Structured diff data
★ ★ ★
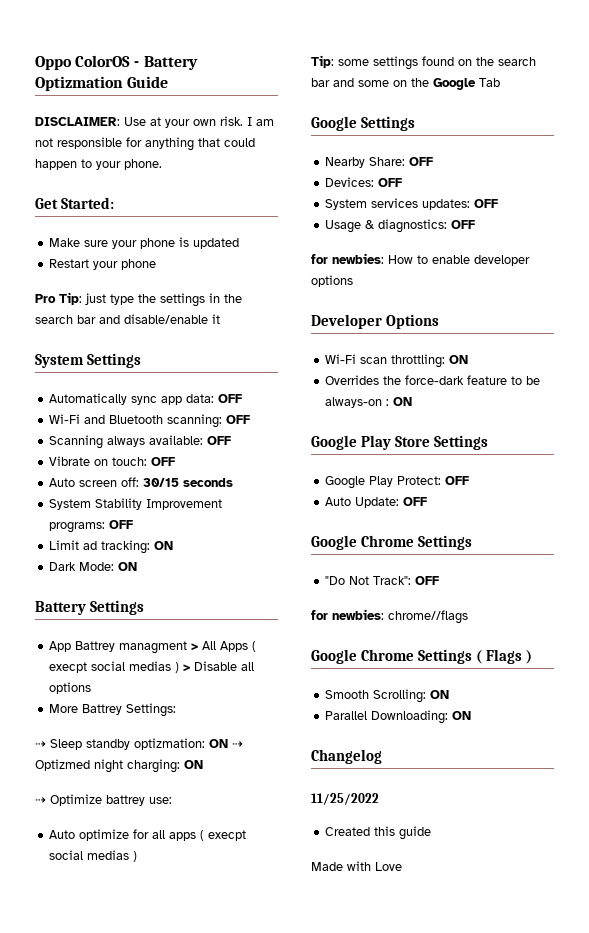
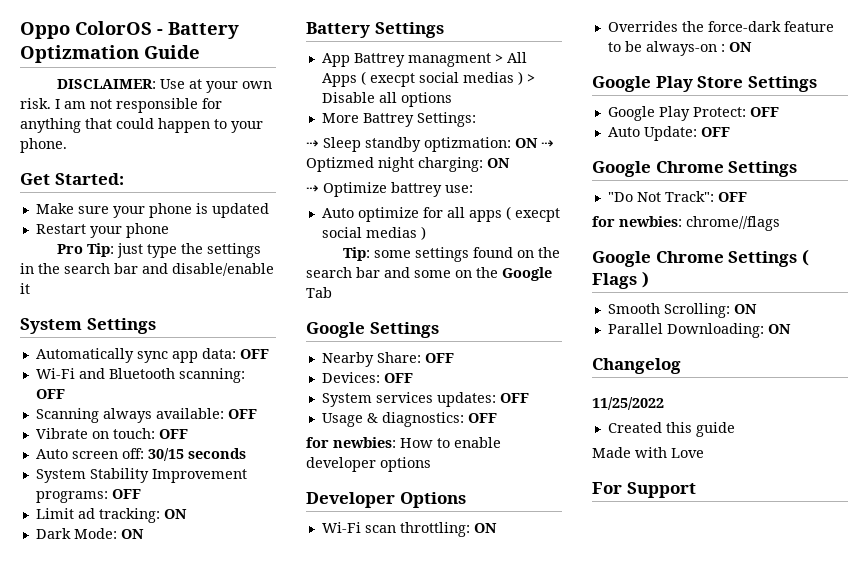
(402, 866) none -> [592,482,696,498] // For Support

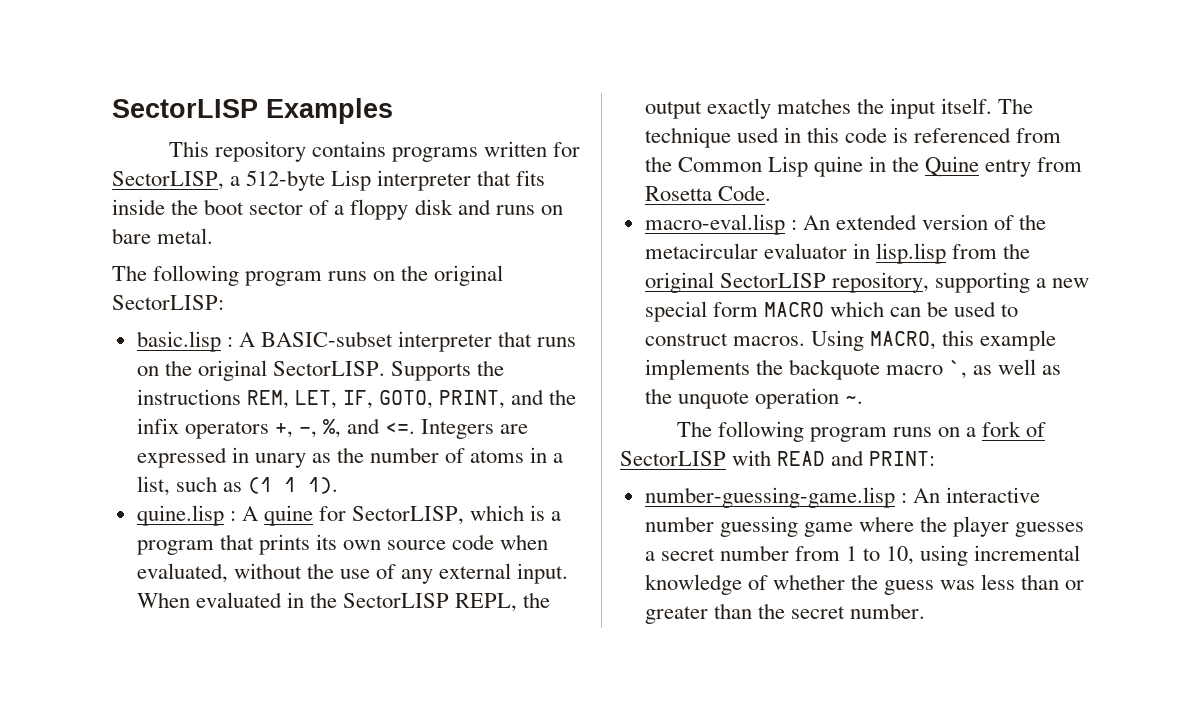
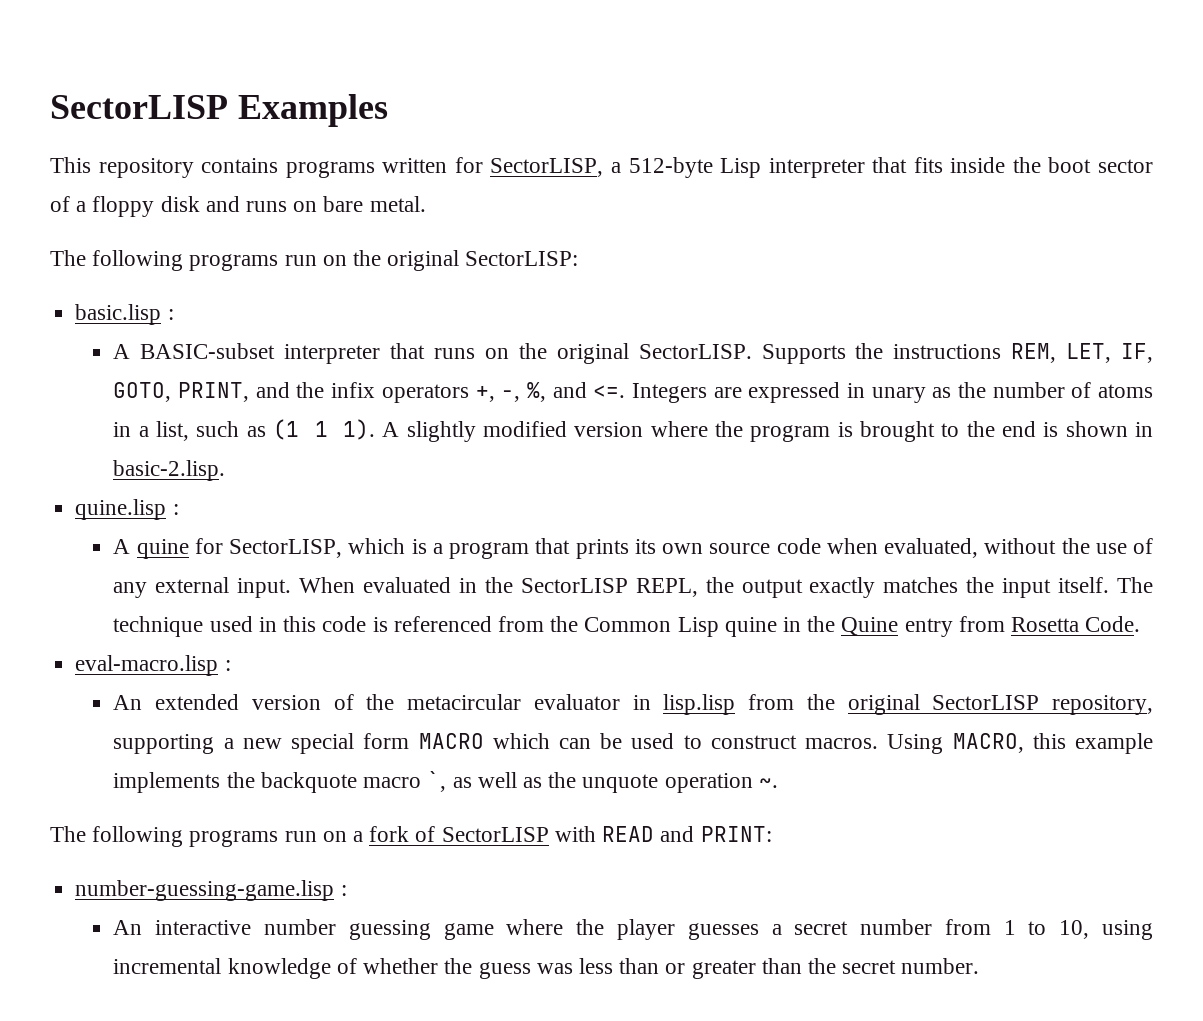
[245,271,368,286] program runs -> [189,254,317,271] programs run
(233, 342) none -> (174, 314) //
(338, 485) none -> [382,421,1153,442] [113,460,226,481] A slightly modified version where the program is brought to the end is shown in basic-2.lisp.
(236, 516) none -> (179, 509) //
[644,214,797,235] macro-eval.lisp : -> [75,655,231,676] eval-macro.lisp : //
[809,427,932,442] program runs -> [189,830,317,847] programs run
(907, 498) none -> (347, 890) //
★ ★ ★
Select the lines from the entries that include the word "program".

• _SOLUTION FOR THIS PROBLEM_:
[245,271,368,286] program runs -> [189,254,317,271] programs run
(338, 485) none -> [382,421,1153,442] [113,460,226,481] A slightly modified version where the program is brought to the end is shown in basic-2.lisp.
[809,427,932,442] program runs -> [189,830,317,847] programs run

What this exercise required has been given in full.